Despite the crypto ban, China remains Binance's biggest market, with 900,000 active users and $90 billion in monthly trade

The Chinese ban on crypto doesn't prevent Binance from trading exorbitant amounts of crypto-related assets. The platform processed $90 billion of cryptocurrency transactions in a month.

Binance China

Binance officially exited China in 2017 after a massive clampdown on the industry. As a workaround for restrictions, the company launched a peer-to-peer exchange enabling users to trade Bitcoin, Ether, and Tether against renminbi (yuan). Then, in 2021, the exchange informed about shutting down the service following Beijing's blanket ban on crypto transactions. It was also supposed to conduct checks to allow users from mainland China to withdraw funds only.

Binance in China: $90 billion in monthly trading, 900,000 active users

It appears, though, that things took a different turn. The Wall Street Journal has revealed that Binance is doing great in China. The numbers are striking. Two years after the ban, the platform maintains over 900,000 active users, with cryptocurrency-related trading volume standing at $90 billion, which makes China Binance's largest market, accounting for 20% of the company's global volume.

What's more, the company actively collaborates with the Chinese police, helping investigators detect potential criminal activity among the platform's users, the WSJ claims, quoting current and former employees.

Binance's internal memo: "Don't confirm offices in China"

Binance's double game has already been highlighted earlier this year. In March, the Financial Times reviewed the company's internal documents pointing to substantial links to China. According to the report, Changpeng "CZ" Zhao, the company's CEO, along with other senior staff members, repeatedly commanded Binance employees to conceal Binance's ties with China, including an office that was still in use at the end of 2019, and a Chinese bank used for salary transfers.

Read also: Belarus considers P2P crypto ban for cybercrime control.

When the news surfaced in 2019, claiming that Binance was opening an office in Beijing, the company's employees allegedly received messages of the following content: "Reminder: publicly, we have offices in Malta, Singapore, and Uganda. (…) Please do not confirm any offices anywhere else, including China."

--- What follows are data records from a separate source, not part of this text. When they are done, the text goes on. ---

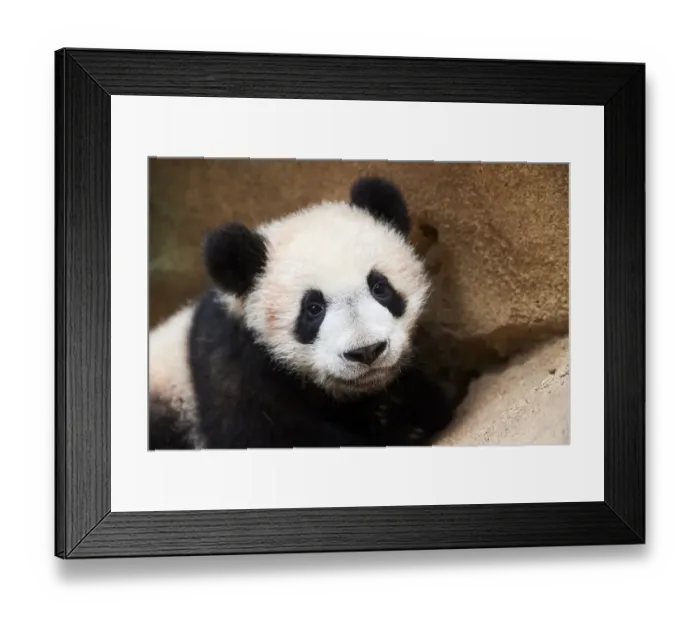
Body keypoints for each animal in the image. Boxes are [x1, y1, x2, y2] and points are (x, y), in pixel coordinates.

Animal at [148, 176, 457, 450]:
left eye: (380, 287)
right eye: (313, 309)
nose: (366, 351)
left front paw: (398, 412)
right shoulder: (230, 366)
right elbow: (264, 435)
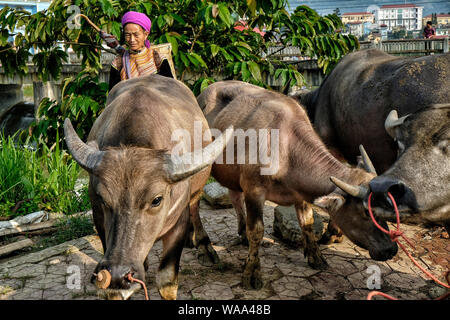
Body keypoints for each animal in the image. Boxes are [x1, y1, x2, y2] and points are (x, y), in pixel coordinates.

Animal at [64, 74, 232, 298]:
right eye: (102, 199)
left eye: (156, 200)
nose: (118, 274)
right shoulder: (99, 220)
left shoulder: (177, 222)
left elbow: (167, 281)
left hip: (197, 189)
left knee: (195, 206)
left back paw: (204, 245)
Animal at [197, 80, 398, 290]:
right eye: (366, 212)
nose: (391, 249)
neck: (287, 149)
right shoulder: (254, 191)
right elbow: (257, 231)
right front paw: (251, 273)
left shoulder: (301, 193)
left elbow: (307, 222)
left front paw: (315, 256)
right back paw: (206, 247)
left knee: (235, 197)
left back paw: (241, 233)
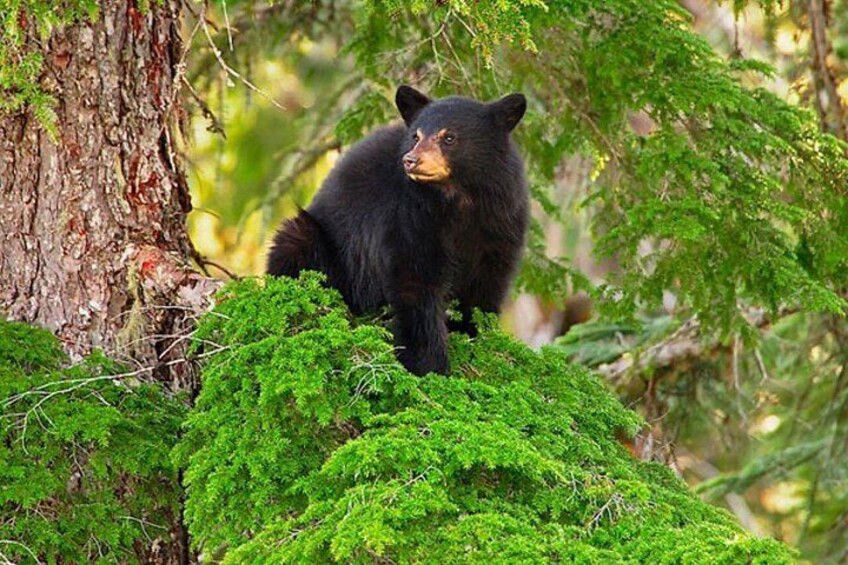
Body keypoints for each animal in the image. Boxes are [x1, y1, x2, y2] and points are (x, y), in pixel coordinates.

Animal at [267, 86, 529, 376]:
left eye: (449, 137)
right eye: (416, 136)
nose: (411, 160)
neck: (457, 200)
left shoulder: (500, 223)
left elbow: (486, 284)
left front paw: (473, 336)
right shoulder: (408, 217)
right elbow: (415, 282)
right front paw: (430, 364)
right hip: (318, 244)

"It is unfortunate that anonymous sources are citing ancient history (in crypto terms) and dramatically mischaracterizing events. This is not an accurate picture of Binance's operations," the company commented in a statement for the Financial Times.

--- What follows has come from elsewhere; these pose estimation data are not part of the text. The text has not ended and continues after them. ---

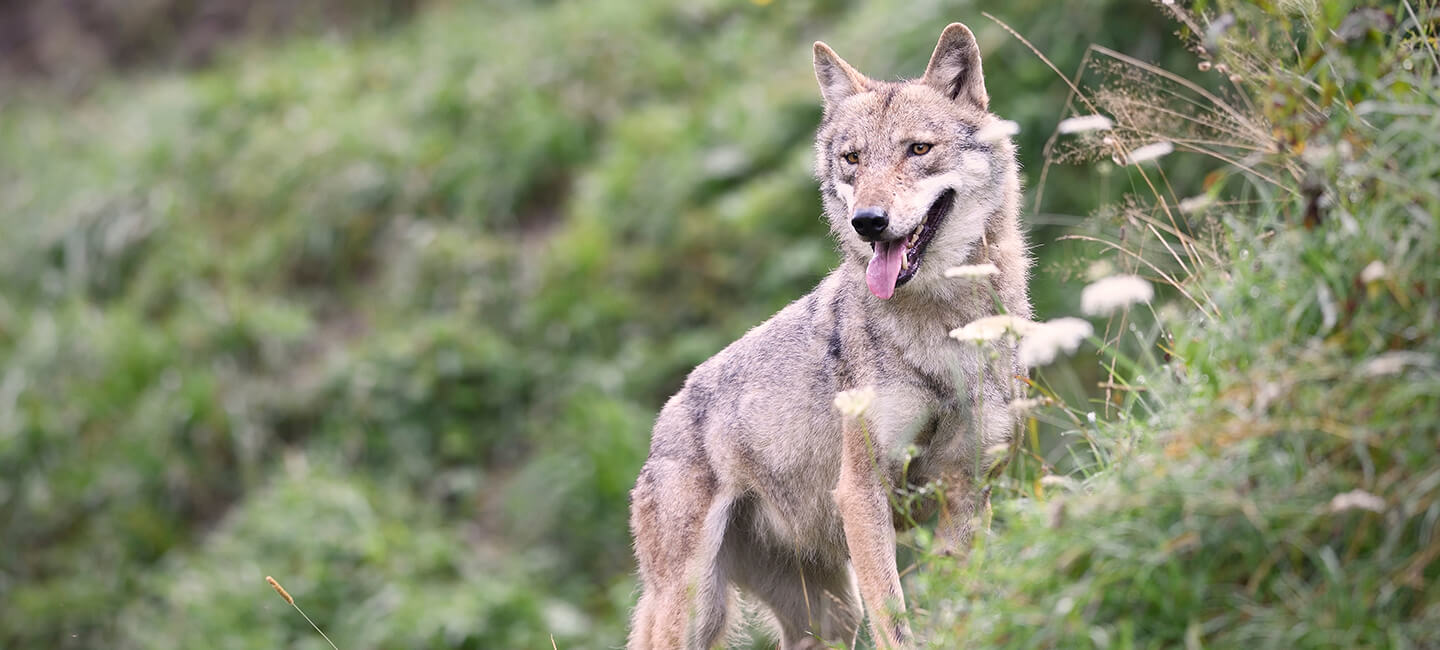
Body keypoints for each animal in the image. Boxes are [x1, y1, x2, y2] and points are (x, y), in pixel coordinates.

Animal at [630, 22, 1036, 648]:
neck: (943, 326)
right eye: (852, 158)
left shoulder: (966, 489)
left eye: (918, 150)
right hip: (696, 611)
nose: (867, 221)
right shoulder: (862, 493)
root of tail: (662, 423)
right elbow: (895, 621)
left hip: (828, 616)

Also in March this year, Binance denied conducting any operations or maintaining any technology, such as servers or data, in China. The platform also declared that it had never been registered or incorporated in China.

Is Binance fighting for survival?

Recently, Binance has been under fire from the SEC, which sued the exchange for alleged illegal activities and misuse of customer funds. Preserving its foothold in China is vital for Binance as it navigates a regulatory crackdown that could jeopardize its future.

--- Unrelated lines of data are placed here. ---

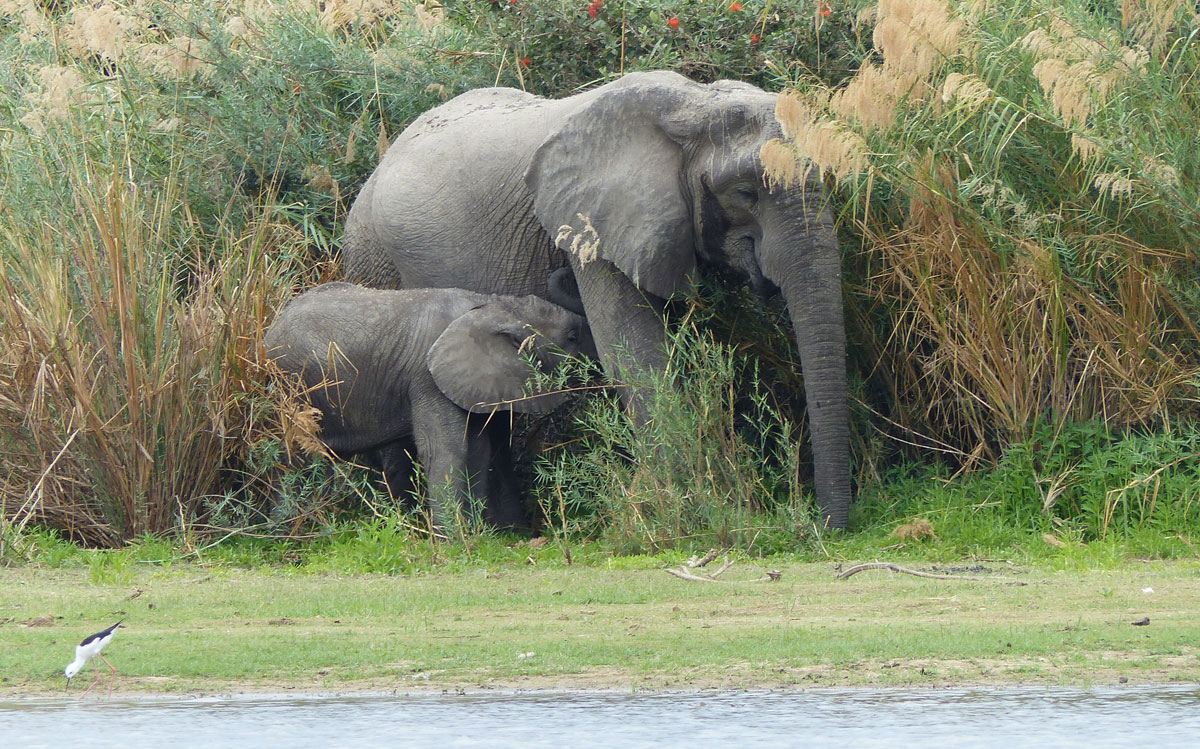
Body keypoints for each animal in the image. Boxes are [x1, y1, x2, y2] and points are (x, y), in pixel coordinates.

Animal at [270, 282, 592, 532]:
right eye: (573, 336)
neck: (498, 305)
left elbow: (479, 450)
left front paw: (480, 536)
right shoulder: (426, 379)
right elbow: (446, 450)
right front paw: (454, 545)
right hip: (295, 384)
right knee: (299, 457)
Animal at [345, 68, 854, 525]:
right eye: (745, 193)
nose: (829, 526)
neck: (693, 105)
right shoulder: (590, 227)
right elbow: (635, 355)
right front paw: (690, 508)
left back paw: (511, 532)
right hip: (372, 258)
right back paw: (411, 524)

According to the WSJ report, the exchange has facilitated the circumvention of restrictions for Chinese users by directing them to visit different websites with Chinese domain names before redirecting them to the global platform.

China's central bank doesn't comment on Binance's Chinese operations

China's central bank, responsible for imposing the crypto ban, didn't react to a request for comment from the WJS. "The website is blocked in China and is not accessible to China-based users," a company spokesman informed without elaborating further.

Despite the official ban on Binance's website, documents obtained by the WJS suggest a relaxed approach to verifying users' identities, with less than half of China-based registered users undergoing know-your-customer checks after the 2021 clampdown.